Julie Brown's first-graders at Wilson Elementary School knew just what to do if their clothes catch fire.

They and the other Wilson first- and second-graders learned about fire prevention and safety from members of the Hays Fire Department on Wednesday morning.

The firefighters are visiting the Hays USD 489 elementary schools this week with a safety trailer giving presentations and demonstrations as part of fire prevention week.

"It's a good age," Capt. Ryan Hagans said of the first- and second-graders. "They have the attitude they want to learn."

The firefighters visit the schools every year, so they have at least two opportunities to reinforce the lessons.

Families should have a meeting place -- such as a tree or mailbox -- outside the house, firefighter Tyler Brungardt told the students.

That way if firefighters are called, adults know everyone is out of the house and safe.

"Mom and dad worry about you. They love you. We care about you, too," Brungardt said. "We want to make sure you guys are safe."
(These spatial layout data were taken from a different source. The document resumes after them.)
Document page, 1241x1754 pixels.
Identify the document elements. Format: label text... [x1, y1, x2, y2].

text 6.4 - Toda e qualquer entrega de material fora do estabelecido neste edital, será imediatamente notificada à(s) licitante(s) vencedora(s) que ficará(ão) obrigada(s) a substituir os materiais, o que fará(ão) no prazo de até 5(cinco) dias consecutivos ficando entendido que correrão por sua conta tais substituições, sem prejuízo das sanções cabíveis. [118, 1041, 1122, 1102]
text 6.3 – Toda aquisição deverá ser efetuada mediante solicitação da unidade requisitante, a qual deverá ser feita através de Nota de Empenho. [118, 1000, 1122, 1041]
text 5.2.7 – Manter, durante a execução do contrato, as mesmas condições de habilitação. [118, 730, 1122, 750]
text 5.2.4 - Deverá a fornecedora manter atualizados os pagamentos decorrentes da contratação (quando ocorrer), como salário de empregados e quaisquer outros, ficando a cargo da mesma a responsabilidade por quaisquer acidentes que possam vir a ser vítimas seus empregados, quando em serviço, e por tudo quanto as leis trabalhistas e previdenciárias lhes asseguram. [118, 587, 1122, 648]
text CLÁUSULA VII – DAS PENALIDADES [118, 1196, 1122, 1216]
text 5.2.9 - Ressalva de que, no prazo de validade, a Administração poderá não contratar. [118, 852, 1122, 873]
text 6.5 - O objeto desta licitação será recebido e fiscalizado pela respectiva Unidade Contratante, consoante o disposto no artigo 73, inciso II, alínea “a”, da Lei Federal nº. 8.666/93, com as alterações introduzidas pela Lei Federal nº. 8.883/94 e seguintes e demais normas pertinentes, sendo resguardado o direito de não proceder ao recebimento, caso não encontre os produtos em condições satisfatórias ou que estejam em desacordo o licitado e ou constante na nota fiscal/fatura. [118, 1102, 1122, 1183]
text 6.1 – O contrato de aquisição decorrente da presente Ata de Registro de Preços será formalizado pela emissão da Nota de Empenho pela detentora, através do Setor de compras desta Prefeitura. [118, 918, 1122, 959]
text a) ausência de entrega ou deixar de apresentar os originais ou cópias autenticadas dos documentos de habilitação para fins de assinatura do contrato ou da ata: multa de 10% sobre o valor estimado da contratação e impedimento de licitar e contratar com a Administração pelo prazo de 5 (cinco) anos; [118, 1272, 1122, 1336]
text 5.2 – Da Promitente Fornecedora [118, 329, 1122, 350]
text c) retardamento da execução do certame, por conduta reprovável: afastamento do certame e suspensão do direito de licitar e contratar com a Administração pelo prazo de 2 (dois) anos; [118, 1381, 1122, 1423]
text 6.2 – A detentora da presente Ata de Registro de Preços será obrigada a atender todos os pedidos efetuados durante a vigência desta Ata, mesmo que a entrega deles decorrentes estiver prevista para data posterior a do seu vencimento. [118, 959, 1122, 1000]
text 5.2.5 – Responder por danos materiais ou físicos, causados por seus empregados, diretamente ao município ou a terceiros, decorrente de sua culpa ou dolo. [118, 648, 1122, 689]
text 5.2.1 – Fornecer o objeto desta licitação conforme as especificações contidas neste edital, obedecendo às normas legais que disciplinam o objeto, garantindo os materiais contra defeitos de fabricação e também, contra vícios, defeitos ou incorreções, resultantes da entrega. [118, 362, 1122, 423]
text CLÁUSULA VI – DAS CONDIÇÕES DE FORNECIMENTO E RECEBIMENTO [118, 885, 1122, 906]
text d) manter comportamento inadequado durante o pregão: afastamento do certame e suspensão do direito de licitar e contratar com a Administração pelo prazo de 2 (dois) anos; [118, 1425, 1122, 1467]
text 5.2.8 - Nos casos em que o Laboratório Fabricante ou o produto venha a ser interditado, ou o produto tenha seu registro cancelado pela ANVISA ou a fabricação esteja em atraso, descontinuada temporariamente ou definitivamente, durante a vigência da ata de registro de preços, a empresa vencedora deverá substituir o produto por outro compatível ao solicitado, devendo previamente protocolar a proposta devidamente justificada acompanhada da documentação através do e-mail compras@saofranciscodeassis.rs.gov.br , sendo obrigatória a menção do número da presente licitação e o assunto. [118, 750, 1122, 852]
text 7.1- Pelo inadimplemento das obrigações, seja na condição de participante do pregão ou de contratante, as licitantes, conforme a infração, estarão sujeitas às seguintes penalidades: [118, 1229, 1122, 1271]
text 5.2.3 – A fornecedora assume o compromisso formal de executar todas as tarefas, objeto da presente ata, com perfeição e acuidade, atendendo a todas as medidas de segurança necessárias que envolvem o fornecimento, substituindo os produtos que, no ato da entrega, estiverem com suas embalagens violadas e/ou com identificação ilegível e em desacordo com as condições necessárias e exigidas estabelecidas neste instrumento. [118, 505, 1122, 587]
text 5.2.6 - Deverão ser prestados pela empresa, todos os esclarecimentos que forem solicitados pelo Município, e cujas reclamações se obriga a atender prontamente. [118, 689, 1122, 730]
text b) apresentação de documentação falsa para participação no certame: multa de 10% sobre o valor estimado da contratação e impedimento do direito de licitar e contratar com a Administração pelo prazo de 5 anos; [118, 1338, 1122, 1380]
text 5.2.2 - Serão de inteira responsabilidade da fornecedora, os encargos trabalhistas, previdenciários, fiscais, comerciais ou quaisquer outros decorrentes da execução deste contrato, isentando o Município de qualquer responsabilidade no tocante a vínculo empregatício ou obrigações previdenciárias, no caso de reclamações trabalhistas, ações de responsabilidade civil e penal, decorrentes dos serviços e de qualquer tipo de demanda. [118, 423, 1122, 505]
After learning about fire safety in the kitchen, students had a chance to practice a fire escape plan including checking a door for heat with the back of the hand.

"It's just pretend smoke," Brungardt said as theatrical smoke was released into the trailer.

One by one, the students got on all fours and crawled out of the room.

Their final task was to use an escape ladder to climb out a window and escape from the trailer.

If they are trapped inside a building on fire, the youngsters were told to throw something out the window so firemen see it.

"When we get there, we're going to walk around that whole house and kind of formulate a game plan," Brungardt said.

Firefighters would see the toy or object and look for someone inside.

Though they often are part of the family, Brungardt warned students not to return to a building to rescue pets. They often have keener senses than humans.

"They're going to be able to sense something's wrong even before you will. They might be out already," Brungardt said.

"If they're not, let us know. That's our job to go in there and find them."